Mot Ya Da Motto

Muş gibi yapamıyorum, büsbütün samimiyetsizliğe tahammülüm yok. Abartıyı, şatafatı, gösterişi anlamlandıramıyorum; Bi kalemde çizilenler hanesi bu sebeple artıyor. Kalabalık yerin derdi izdiham olurmuş. Adına yaşamak demişsiniz ama netice aşık atmak olmuş. Yeniye isteksiz, modaya yabancı, tüketimin hızlılığına alerjik bir bünyeye sahibim. Ben ki ömür denilen nimeti, bu bayağılıkta harcamamak için kabuğuma çekildim. Şimdi zamanın kenarına bir dal uzatabilseydim, o dalda konaklayan bir Çalıkuşu olmaya razıyım. Elim kolum çiçeğe toprağa değsin de raflarda bir paket huzur arıyor olmayayım. Yoksa zor geliyor, fidan dikmemiş olanın oksijen israfını izlemek. İğreti geliyor bazen, her nefes alanın kemiksiz konuşması. Bundandır, iki kulak bir ağız mantığını sıfır matematiğimle anlıyor oluşum.

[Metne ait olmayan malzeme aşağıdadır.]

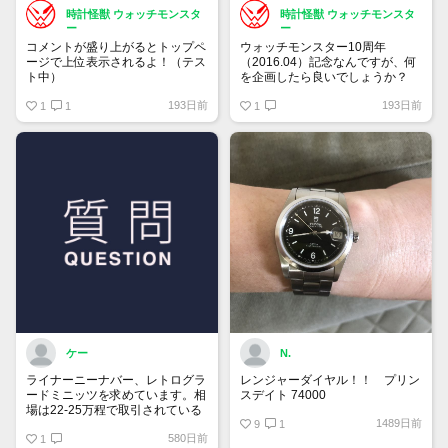
時計怪獣 ウォッチモンスタ
時計怪獣 ウォッチモンスタ
ー
ー
コメントが盛り上がるとトップペ
ウォッチモンスター10周年
ージで上位表示されるよ！（テス
（2016.04）記念なんですが、何
ト中）
を企画したら良いでしょうか？
193日前
193日前
1
1
1
ケー
N.
ライナーニーナバー、レトログラ
レンジャーダイヤル！！ プリン
ードミニッツを求めています。相
スデイト 74000
場は22-25万程で取引されている
1489日前
ようです。
9
1
580日前
ですが、自分自身一目惚れしてい
1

Bedenim Fikret’in anlattığı İstanbul’da oturuyor. Aralayamıyorum sis dolu insan kalabalığını. Süslü püslü olma zorunluluğunda bilek burkulan yolları, bencillik dolu gündemde kalma arzunuzu aşamıyorum. Karnı doyulmamış sohbet edilemeyecek mekânlarda poz verme ihtiyacının, bir maaşa bedel olmasını… Edilecek iki sohbete karışmış farklı dil özentiliğinin karmaşasını… Saatlerce birbirini öven markalaşmış insan kafasını… Mümkünlüğü olsa alnıma işleyeceğim neon halli: “Övme beni kardeşim, övme” yazısını.

Oysa ruhum emeklilik yaşındaki bir köyde saklı. İmece denen sistemde gayet mutlu yaşantılı. Tan vaktinde bağına inmiş günlerini pekmez yapar gibi geçiriyor. Gurup vaktinde yorgun düşmüş halini soba başında dinlendiriyor. Elbet bağından çıkıp kahve içtiği zamanlar, allanıp pullandığı günleri de var. Fakat bunun bedelini dolgun maaşa ya da karın açlığına bırakmamakta. Yalnız sevdiklerine iyi ki doğdun demekte mesela, haz etmediğiyle arasına gayet tel örgüler çekebilmekte. Mecbur değil ayıp olmasındaki kişinin, fotoğrafını görüp beğenmeye. Mecbur değil boya sürünüp kilometreler aşıp işe gitmeye. Rahatlığına sarılıp yarınlarını çapalayabilmekte. Yorgun bir savaşçı fakat özgürlüğüne emek verebilmekte. Yine de bir Hollandalı izinde yaşıyorum hayatımı. Kesilen kulağı bir kalem edasında oynatıyorum gecelere. Yazı yazmak bu noktada sağırlaştırıyor etrafımdaki negatiflikleri. Muhtaç olduğum teneffüs sirayetini, mürekkebin ucunda buluyorum. Ruh ve bedeni birleştirdiğim köprü işte tam burası; Tertemiz sayfaların nokta kalmayacak kadar karalanması.

Tek yakışıksızlığım şu hayata: Tiryaki olmayanın sigara tutuşundaki sırıtmadır. Derdim birkaç şiir yazmak ve bir iki bardak kahve içmek kadar yer kaplıyor. Bunun dışında amacım plaza nefesli hayatınıza dâhil olmak değil. Yirmi altı senelik ömre amacım bu olsaydı, bir yerden nakış tuttururduk sizinle. Ben manzarayı tepelere çıktığım çiçek kokularıyla izlemekteyim. Gökdelenlerden indiğiniz bir vakit olursa umarım sizinle karşılaşabilirim.